Survey Methodology: The research was conducted online during September 2016 by OnePoll through a sample of over 1,000 Australian residents (aged 18-55+) who use internet-enabled devices on a daily basis.
To create the list of Most Hackable Christmas Gifts, Intel Security analysed the list of popular devices for a range of factors including accessibility, communication security, target value (whether these devices have access to information that would be valuable to a cyber criminal), activity (whether the hacking community is actively researching how to exploit these devices), and whether there are any active exploits roaming the internet looking for these devices.
Your laptop, smartphone or tablet are the keys to controlling your home and your personal information. Make sure you have comprehensive security software installed on them, like McAfee® Total Protection.
Using your devices, such as your smart home applications, on public Wi-Fi could leave you and your home open to risk. Never allow your home devices to be directly exposed to the internet.
Apply patches as they are released from the manufacturer. Install manufacturer updates right away to ensure that your device is protected from the latest known threats.
Don’t use default passwords. If your device supports it, use multi-factor authentication (MFA) as it can include factors like a trusted device, your face, fingerprint, etc. to make your login more secure.

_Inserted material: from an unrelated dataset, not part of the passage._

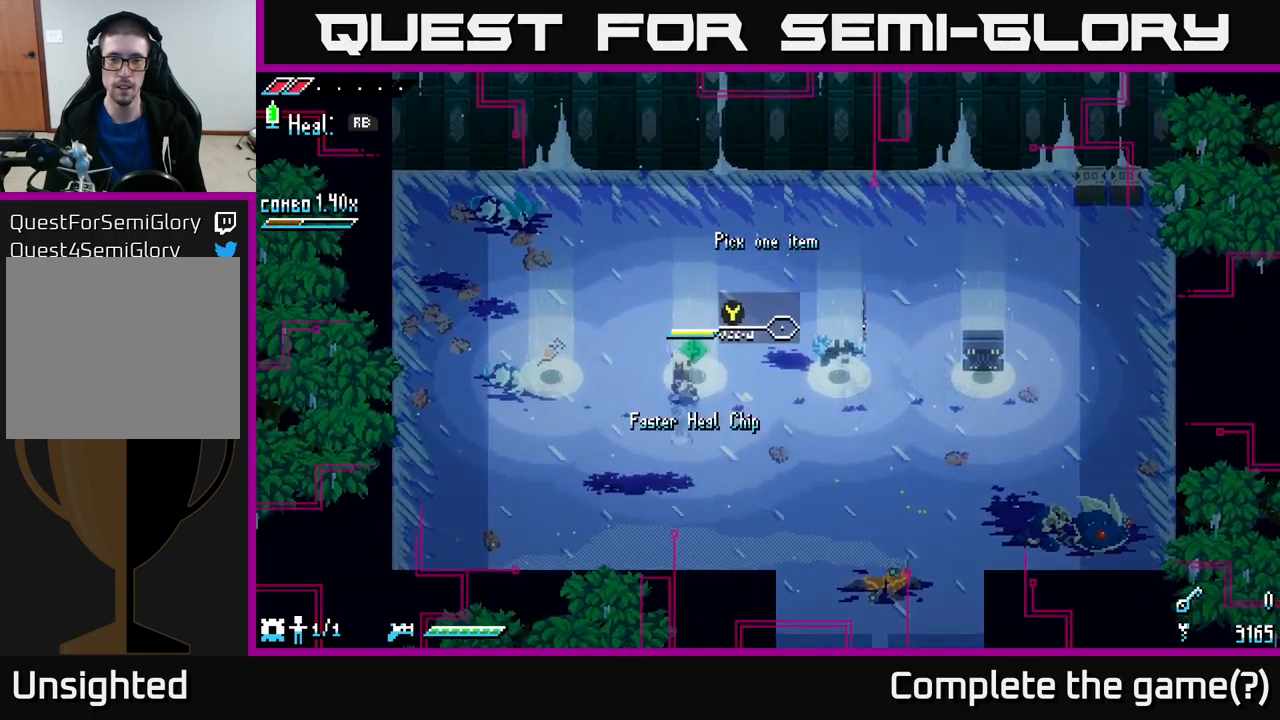
{"buttons": [], "left_stick": "center", "right_stick": "center", "events": []}
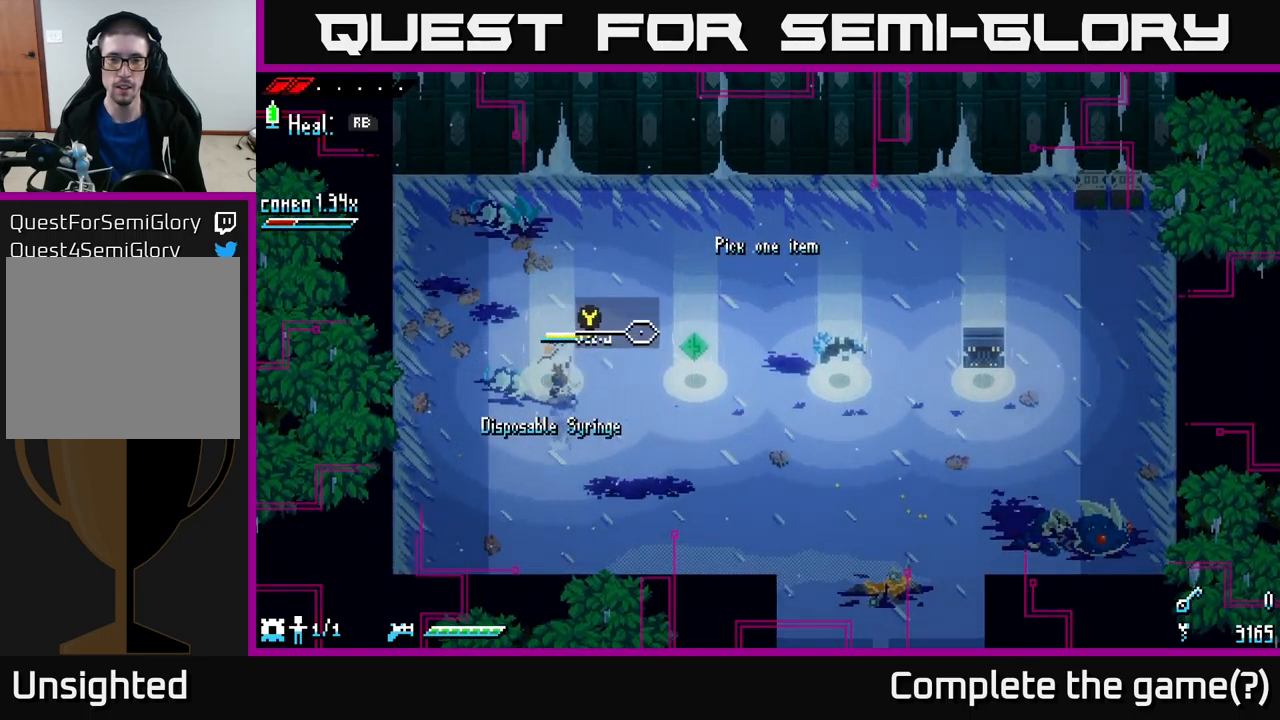
{"buttons": [], "left_stick": "right", "right_stick": "center", "events": [[17, "left_stick", "right"], [134, "left_stick", "center"], [467, "left_stick", "right"]]}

Be suspicious of links from people you do not know and always use internet security software to stay protected. Hover over the link to find a full URL of the link’s destination in the lower corner of your browser.
Purchase devices that come with proper administration and management. Devices should possess the necessary processes to determine if something is wrong, communicate such events to their owners, and provide options to resolve issues.